Kapitel 11: Killer
Der Flug nach Seattle geht schnell, und nach einer Stunde Fahrt kommen wir im Knast an.
Nachdem wir uns angemeldet und mit dem Knastchef gesprochen haben, warten wir auf GABRIEL. Er lässt sich Zeit, bis er zum Telefon kommt, und ich hebe es ab.
"Na, was bringt euch beiden Arschlöchern hierher?" Er hat sich verändert. Ich erinnere mich an Gabriel, er war mal ein enger Freund von Aliyana, bevor sie Marco geheiratet hat und der ganze Mist anfing. Sein einst unschuldiges Gesicht ist mit Sünde befleckt, und der ferne Blick in seinem Gesicht hat jeglichen Charme seiner Kindheit verloren.

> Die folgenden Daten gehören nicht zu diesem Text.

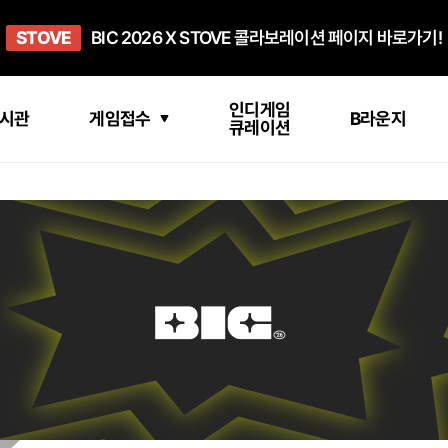
희망스튜디오
STOVE
GO TO
GO TO
OPEN
BIC 2026 X STOVE 콜라보레이션 페이지 바로가기!
아이들에게 희망 버프 주고, 닌텐도 스위치2 받기!
인디게임 테스트 베드 '비라운지' 바로가기!
'인디게임 큐레이션' 페이지 바로가기!
BIC 2026 STEAM SALE PAGE
인디게임
시관
게임접수
B라운지
큐레이션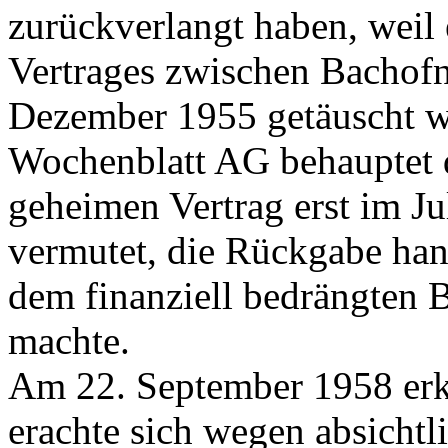
zurückverlangt haben, weil
Vertrages zwischen Bachofn
Dezember 1955 getäuscht w
Wochenblatt AG behauptet 
geheimen Vertrag erst im Ju
vermutet, die Rückgabe han
dem finanziell bedrängten 
machte.
Am 22. September 1958 erklä
erachte sich wegen absichtl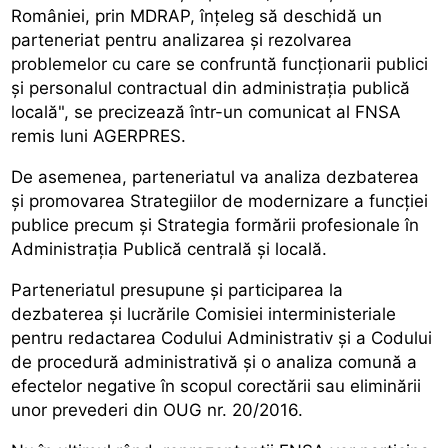
României, prin MDRAP, înțeleg să deschidă un
parteneriat pentru analizarea și rezolvarea
problemelor cu care se confruntă funcționarii publici
și personalul contractual din administrația publică
locală", se precizează într-un comunicat al FNSA
remis luni AGERPRES.
De asemenea, parteneriatul va analiza dezbaterea
și promovarea Strategiilor de modernizare a funcției
publice precum și Strategia formării profesionale în
Administrația Publică centrală și locală.
Parteneriatul presupune și participarea la
dezbaterea și lucrările Comisiei interministeriale
pentru redactarea Codului Administrativ și a Codului
de procedură administrativă și o analiza comună a
efectelor negative în scopul corectării sau eliminării
unor prevederi din OUG nr. 20/2016.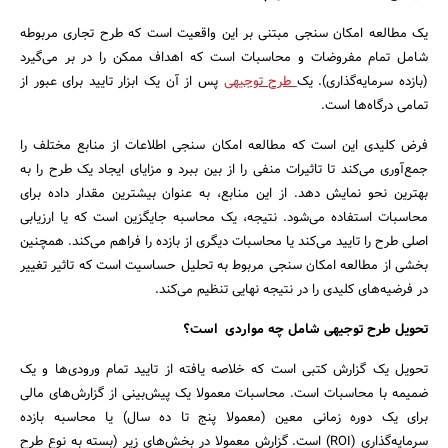
یک مطالعه امکان سنجی مبتنی بر این واقعیت است که طرح تجاری مربوطه
شامل تمام مفروضات و محاسبات است که اهداف ممکن را در بر می‌گیرد
(بازده سرمایه‌گذاری). یک
طرح توجیهی
پس از آن یک ابزار تایید برای عبور از
تمامی درگاه‌ها است.
فرض کلیدی این است که مطالعه امکان سنجی اطلاعات از منابع مختلف را
جمع‌آوری می‌کند تا تاثیرات منفی را از بین ببرد و مزایای ایجاد یک طرح را به
بهترین نحو نمایش دهد. از این منابع، به عنوان بیشترین مقدار داده برای
محاسبات استفاده می‌شود. نتیجه، یک محاسبه جایگزین است که یا ارزیابی
اصلی طرح را تایید می‌کند یا محاسبات دیگری از بازده را فراهم می‌کند. همچنین
بخشی از مطالعه امکان سنجی مربوط به تحلیل حساسیت است که تاثیر تغییر
در فرضیه‌های کلیدی را در نتیجه نهایی تنظیم می‌کند.
جستجو
تحویل طرح توجیهی شامل چه مواردی است؟
تحویل یک گزارش کتبی است که خلاصه یافته از تایید تمام ورودی‌ها و یک
ضمیمه با محاسبات است. محاسبات معمولا یک پیش‌بینی از گزارش‌های مالی
برای یک دوره زمانی معین (معمولا پنج تا ده سال) یا محاسبه بازده
سرمایه‌گذاری (ROI) است. گزارش معمولا در بخش‌های زیر (بسته به نوع طرح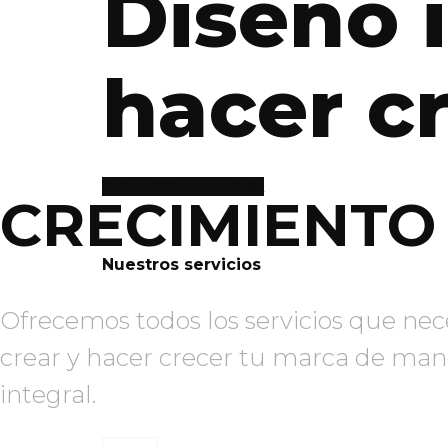
Diseño 
hacer c
CONTACTA AHORA
CRECIMIENTO
Nuestros servicios
Ofrecemos todos los servicios que nec
crear y hacer crecer tu marca de man
integral.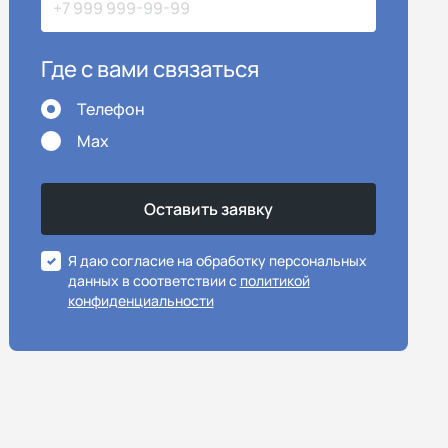
Где с вами связаться
Телефон
Max
Я даю согласие на обработку персональных
данных в соответствии с
политикой
конфиденциальности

Der Fluch des 'Made-man'. Wie zur Hölle er das einer Frau und einem Kind vorgezogen hat, übersteigt mein Verständnis. Aber er hat es getan, und jetzt sitzt er in diesem Drecksloch, frisst beschissenes Essen und schläft mit einem Auge auf seinem improvisierten Messer und dem anderen auf seinem Schwanz.

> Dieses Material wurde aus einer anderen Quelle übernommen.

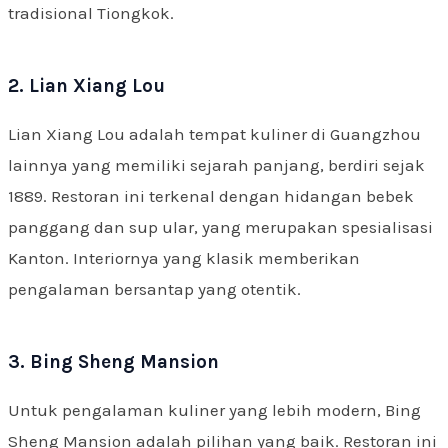
tradisional Tiongkok.
2. Lian Xiang Lou
Lian Xiang Lou adalah tempat kuliner di Guangzhou
lainnya yang memiliki sejarah panjang, berdiri sejak
1889. Restoran ini terkenal dengan hidangan bebek
panggang dan sup ular, yang merupakan spesialisasi
Kanton. Interiornya yang klasik memberikan
pengalaman bersantap yang otentik.
3. Bing Sheng Mansion
Untuk pengalaman kuliner yang lebih modern, Bing
Sheng Mansion adalah pilihan yang baik. Restoran ini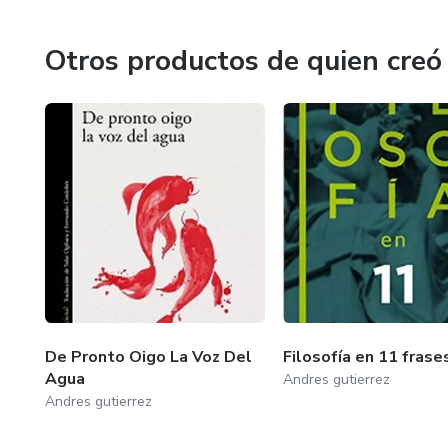
Otros productos de quien creó
De Pronto Oigo La Voz Del
Filosofía en 11 frase
Agua
Andres gutierrez
Andres gutierrez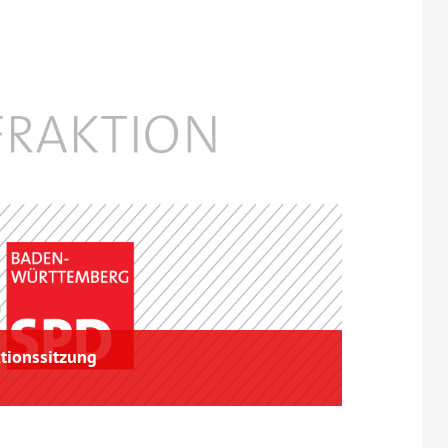
ktionssitzung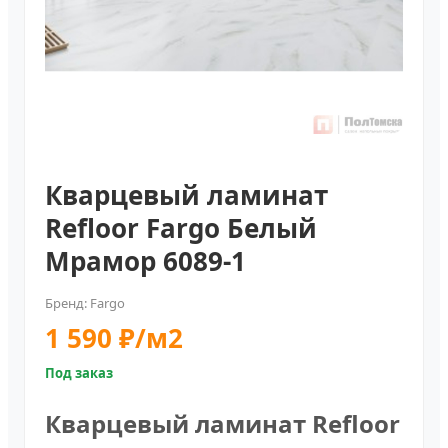
Кварцевый ламинат
Refloor Fargo Белый
Мрамор 6089-1
Бренд: Fargo
1 590 ₽/м2
Под заказ
Кварцевый ламинат Refloor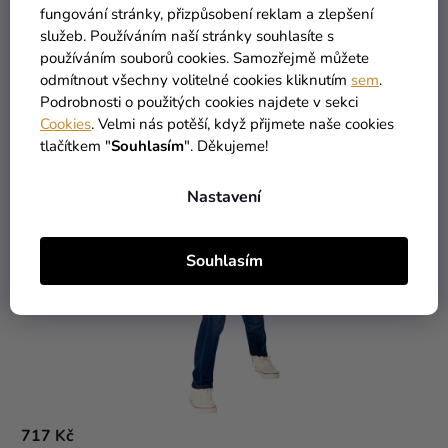
fungování stránky, přizpůsobení reklam a zlepšení
High-contrast mode
služeb. Používáním naší stránky souhlasíte s
MOHLO BY VÁS ZAJÍMAT
používáním souborů cookies. Samozřejmě můžete
odmítnout všechny volitelné cookies kliknutím
sem
.
Podrobnosti o použitých cookies najdete v sekci
Cookies
. Velmi nás potěší, když přijmete naše cookies
tlačítkem "
Souhlasím
". Děkujeme!
Nastavení
Souhlasím
717 Kč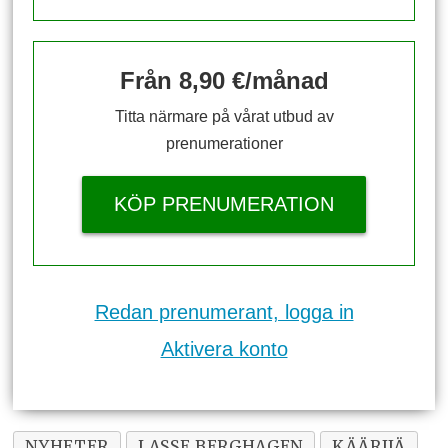
Från 8,90 €/månad
Titta närmare på vårat utbud av
prenumerationer
KÖP PRENUMERATION
Redan prenumerant, logga in
Aktivera konto
NYHETER
LASSE BERGHAGEN
KÄÄRIJÄ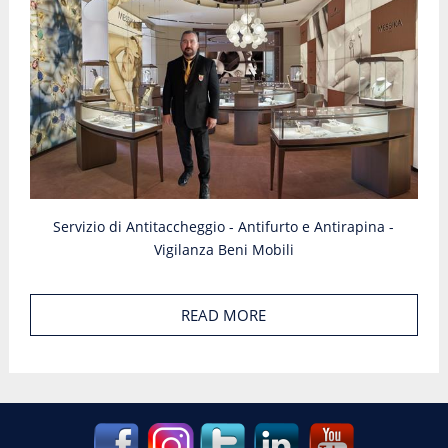
Servizio di Antitaccheggio - Antifurto e Antirapina -
Vigilanza Beni Mobili
READ MORE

"Wir sind hier, um dir zu gratulieren", meine Worte sind kurz.
Seine Mundwinkel verziehen sich, "Sienna hat das Baby bekommen? Geht es ihnen gut?"

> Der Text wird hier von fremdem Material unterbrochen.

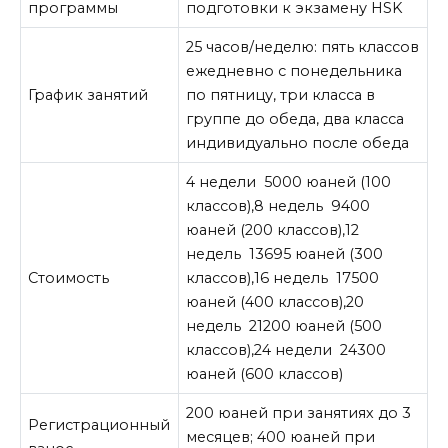
программы
подготовки к экзамену HSK
25 часов/неделю: пять классов
ежедневно с понедельника
График занятий
по пятницу, три класса в
группе до обеда, два класса
индивидуально после обеда
4 недели 5000 юаней (100
классов),8 недель 9400
юаней (200 классов),12
недель 13695 юаней (300
Стоимость
классов),16 недель 17500
юаней (400 классов),20
недель 21200 юаней (500
классов),24 недели 24300
юаней (600 классов)
200 юаней при занятиях до 3
Регистрационный
месяцев; 400 юаней при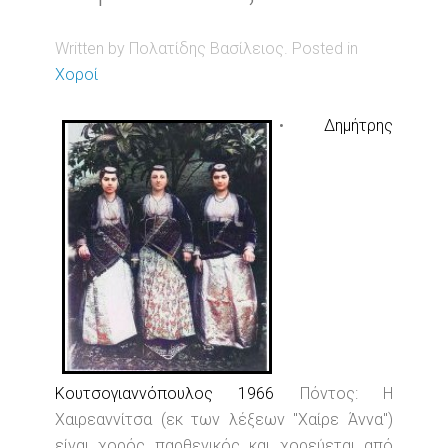
Written by Πολατίδης Βασίλειος. Posted in
Χοροί
•
Δημήτρης
Κουτσογιαννόπουλος 1966
Πόντος: Η
Χαιρεαννίτσα (εκ των λέξεων "Χαίρε Άννα")
είναι χορός παρθενικός και χορεύεται από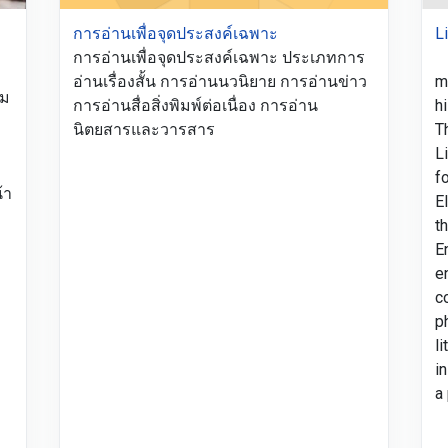
การอ่านเพื่อจุดประสงค์เฉพาะ
L
การอ่านเพื่อจุดประสงค์เฉพาะ ประเภทการ
L
อ่านเรื่องสั้น การอ่านนวนิยาย การอ่านข่าว
m
รม
การอ่านสื่อสิ่งพิมพ์ต่อเนื่อง การอ่าน
h
นิตยสารและวารสาร
T
L
f
้า
E
t
E
e
c
p
l
i
a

Ich zucke mit den Schultern, aber absichtlich, "Kommt drauf an, wird dein Vater ein Problem sein?"
Er reibt sich die Hand über das Gesicht und berührt seine Nase.
"Ich bin mir nicht sicher. Sie hat meinen verdammten Bruder und Onkel angegriffen. Das durchgehen zu lassen, wäre ein Zeichen von Schwäche."
"Vielleicht wäre ein Zeichen von Schwäche eine gute Idee, sie steht unter meinem Schutz. Ich habe keine Bedenken, eine oder zwei Generationen auszulöschen", sage ich ihm, und es ist die Wahrheit. Wenn ich jeden DeMarco auslöschen müsste, würde ich es tun.
"Verdammt, Killer, du willst, dass ich einen Bullen ins Gesicht schieße", sagt Gabriel.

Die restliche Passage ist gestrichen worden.